A History of Loneliness is the story of Odran Yates, a young Irish boy who is pushed into the seminary by his mother in the wake of a devastating tragedy that took her husband and her youngest son from her on the same day. (I won’t give the specifics away so as not to ruin the book for any of you who might read it. But the author’s account of that day is something that I expect to stay with me for a very long time.) And so, as a boy of seventeen in 1972, Odran enters the Clonliffe Seminary in Dublin and is assigned as his roommate one Tom Cardle, a boy who unlike Odran—who is at least willing to take his mother’s word that he has a calling to the priesthood—truly hates the seminary and all it implies about his personal future.

As we move forward and backward through time—the book is structured in such as way so that every successive chapter is situated in a different decade so that you only learn some of the most crucial details about the beginning of the story towards the end of the book—you begin by thinking that the book is about Tom Cardle, that this is Odran telling us his friend’s story. And it is a horrific story too, one that features not years but decades of abuse of innocent boys entrusted to his tutelage or his spiritual guidance.  But as I approached the end of the book, I suddenly realize that this was not Tom’s story but Odran’s, that the interesting character—and by far—was the narrator, not his roommate. He is a good man, Father Odran, one who accepts his vocation and spends his life teaching in a Catholic high school and then serving in a parish near Dublin. Odran is kind and just, a decent young man who grows in the course of a lifetime into the kind of avuncular pastor that any Catholic would want as his or her priest.

But in all that good, there is also bad: as the years pass, we realize that he has known about his roommate’s depravity almost from the start, depravity that among much else has eventually led to the suicide of one of Tom’s young victims. Nor is it irrelevant that among those victims is one of Odran’s own nephews, for whose abuse and subsequent troubles he, Odran, realizes himself to be at least partially responsible. And so we are left to contemplate the portrait drawn of a good man who does a terrible thing…and the fact that his is a sin of omission, that he does that terrible thing not by doing but by not doing, by not speaking up, by not having the insight to know what he should have known and not finding the courage to speak up when he should never have been silent—that seems only to make Odran’s story that much more interesting to contemplate, not to make his behavior any easier to excuse or less challenging to explain.

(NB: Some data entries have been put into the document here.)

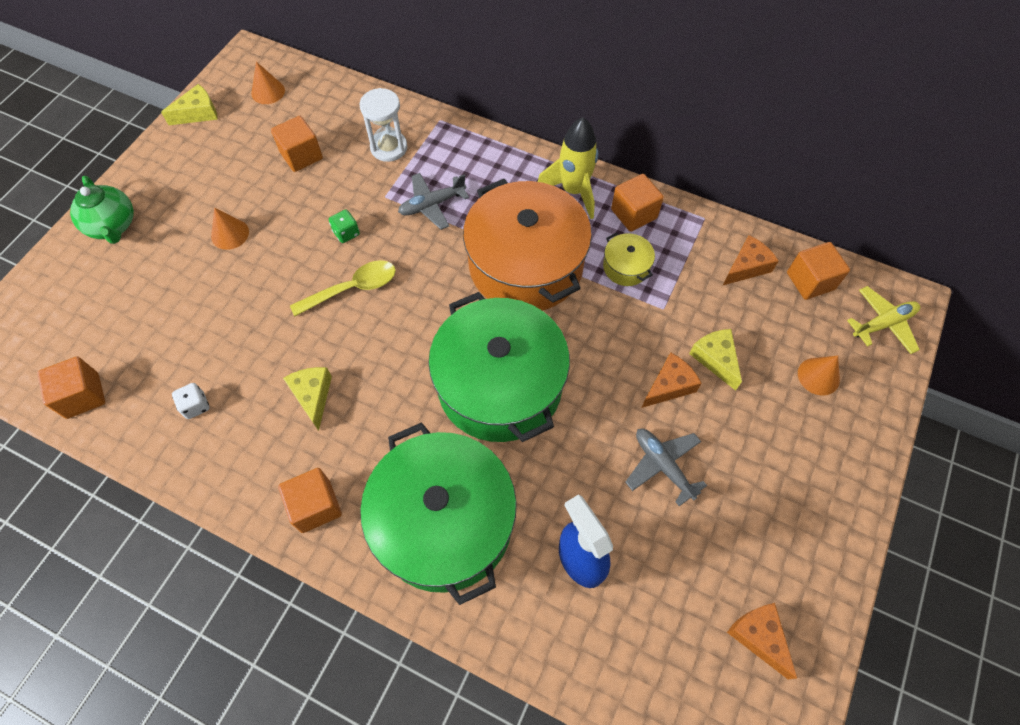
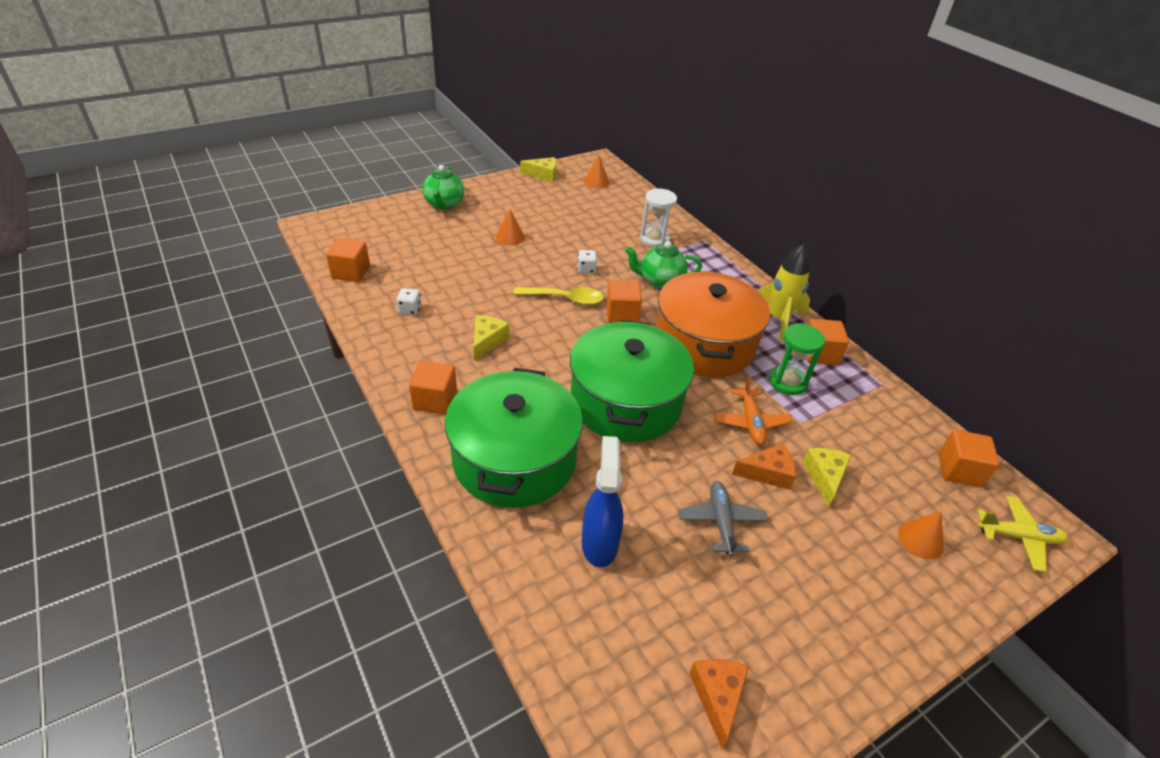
camera: 30 degrees right, 20 degrees down
orange cube [271,116,323,172] -> orange cube moved to [606,280,642,323]
green dice [329,209,360,243] -> white dice [577,250,597,274]
grey plane [398,173,469,230] -> green teapot [625,241,702,289]
yellow pot [603,233,655,286] -> green hourglass [769,323,825,395]
orange cheese [722,235,779,286] -> none
none -> orange plane [714,376,792,445]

Both books, Akhil Sharma’s and John Boyne’s, are well worth reading. Both are upsetting in some ways, but elevating in others. More to the point is that both are very accomplished portraits of human beings who resist our natural impulse to label people as one thing or another. In every meaningful sense, the books’ protagonists, Ram Karan and Odran Yates, are men who are defined by their deeds, by their actions (which category in Father Yates’ story includes inaction). They couldn’t be less alike, these two characters. My guess is that, in some cross-over novel in which they somehow met, they wouldn’t like or understand each other. But we, the readers, understand them both…and profit from what the authors who created them have to say through their artistry about human nature. That we can see ourselves clearly in portraits of men who by every measure could not be less like us, and who engage in behavior we cannot possibly imagine ourselves mimicking—that is the sign of good writing that draws readers in and, by holding up an invisible mirror, allows them to see themselves all the more clearly. I recommend both books to you highly!